Non-biological foldamers are a promising class of macromolecules
that share similarities to classical biopolymers such as proteins
and nucleic acids. Currently, designing novel foldamers is a non-trivial
process, often involving many iterations of trial synthesis and characterization
until folded structures are observed. In this work, we aim to tackle
these foldamer design challenges using computational modeling techniques.

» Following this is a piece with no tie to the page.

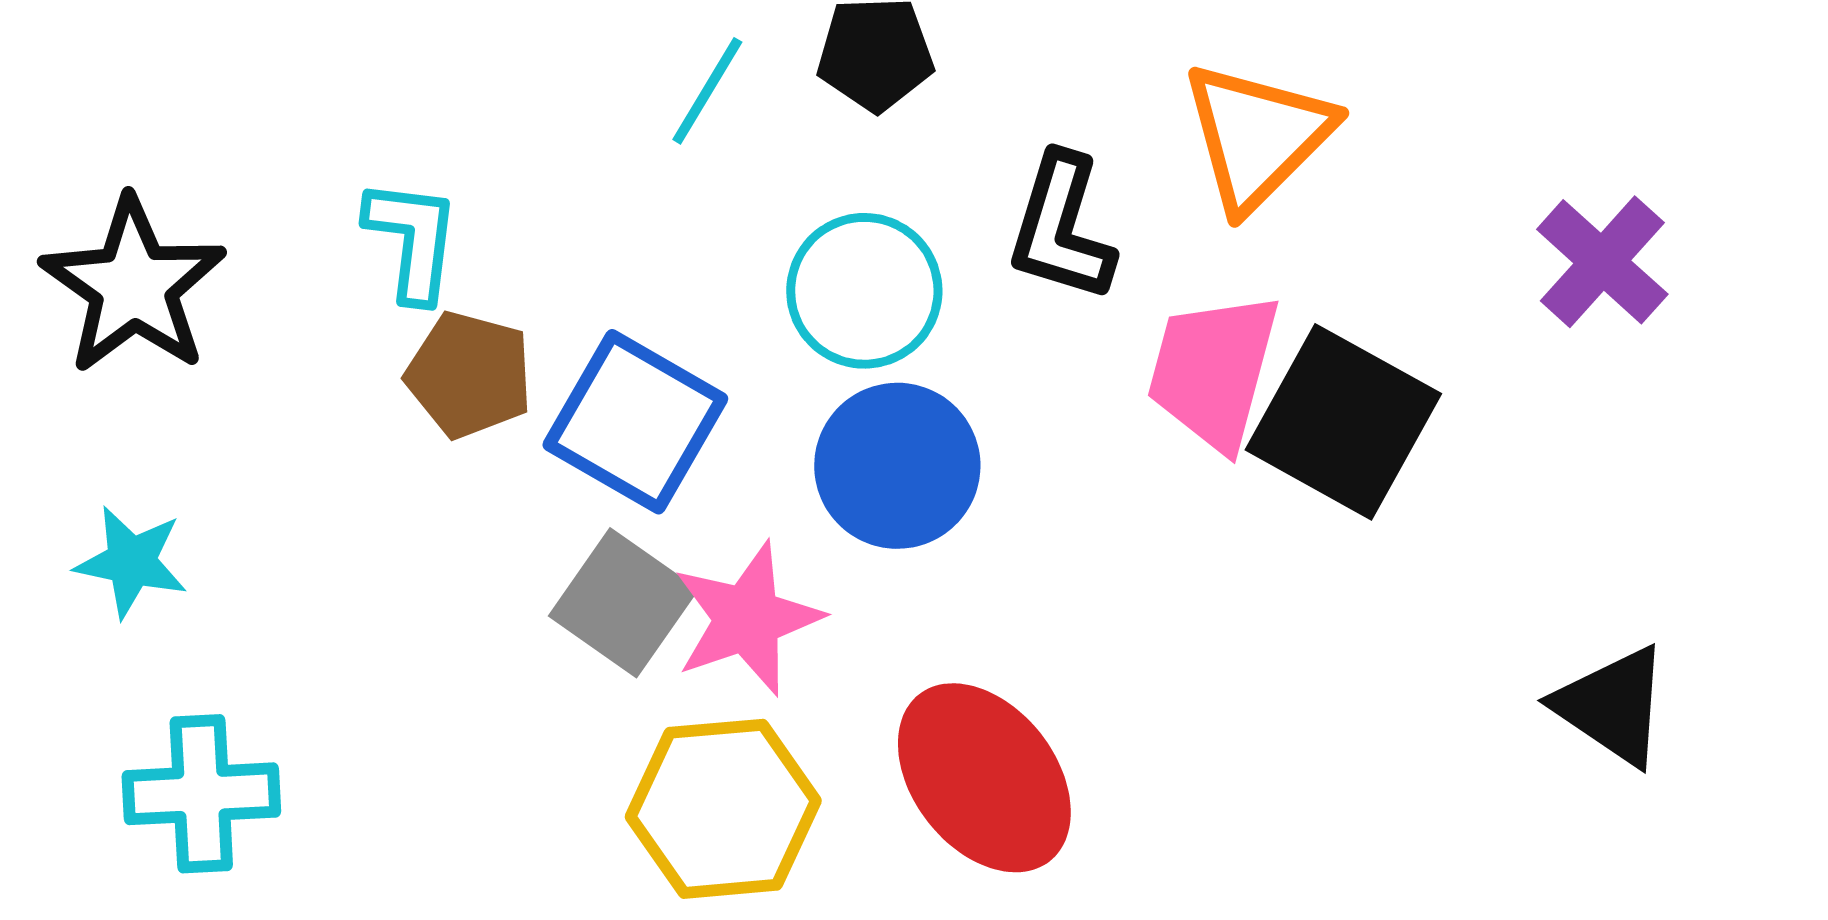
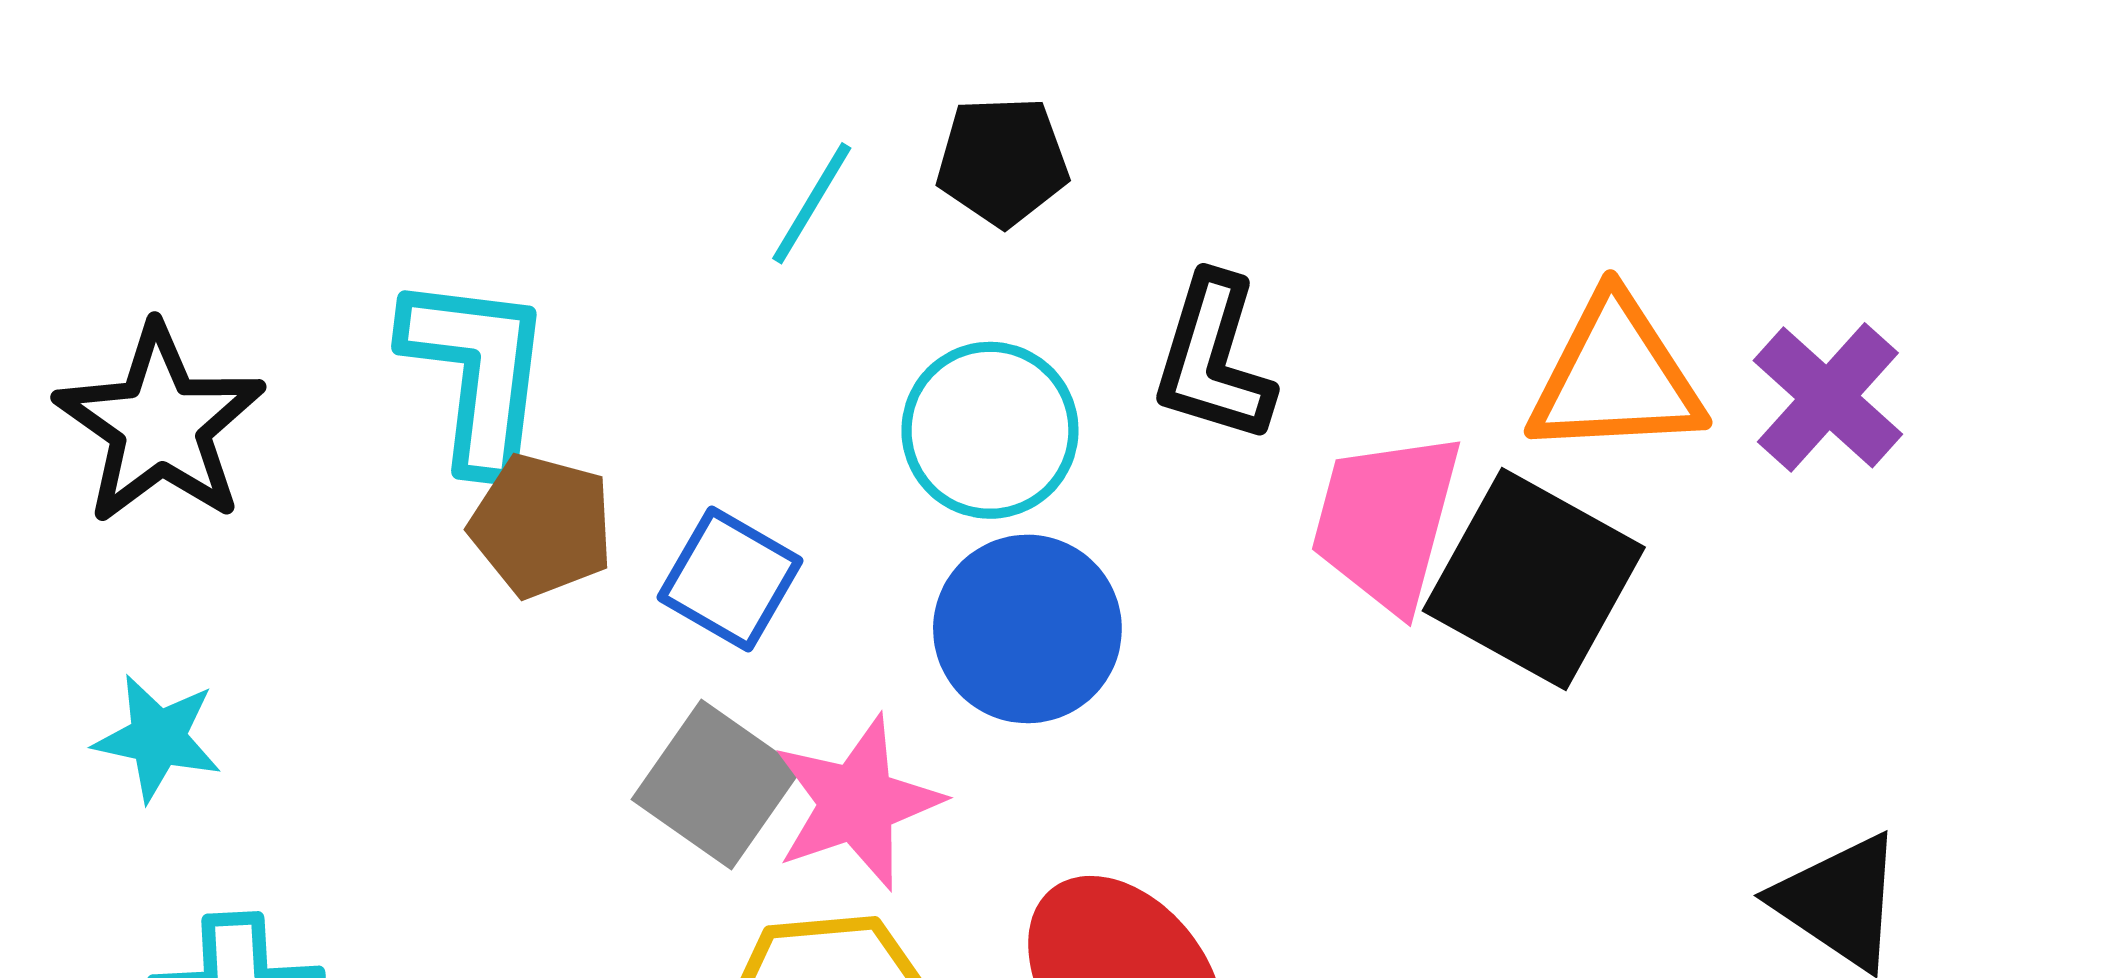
orange triangle: (1257, 136) -> (1616, 377), moved, turned 42
cyan L-shape: (412, 240) -> (477, 372), size x1.4
blue square: (635, 422) -> (730, 579), size x0.7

We developed CG PyRosetta, an extension to the popular protein folding
python package, PyRosetta, which introduces coarse-grained (CG) residues
into PyRosetta, enabling the folding of toy CG foldamer models. Although
these models are simplified, they can help explore overarching physical
hypotheses about how oligomers can form. Through systematic variation
of CG parameters in these models, we can investigate various folding
hypotheses at the CG scale to inform the design process of new foldamer
chemistries. In this study, we demonstrate CG PyRosetta’s ability
to identify minimum energy structures with a diverse structural search
over a range of simple models, as well as two hypothesis-driven parameter
scans investigating the effects of side-chain size and internal backbone
angle on secondary structures. We are able to identify several types
of secondary structures from single- and double-helices to sheet-like
and knot-like structures. We show how side-chain size and backbone
bond angle both play an important role in the structure and energetics
of these toy models. Optimal side-chain sizes promote favorable packing
of side chains, while specific backbone bond angles influence the
specific helix type found in folded structures.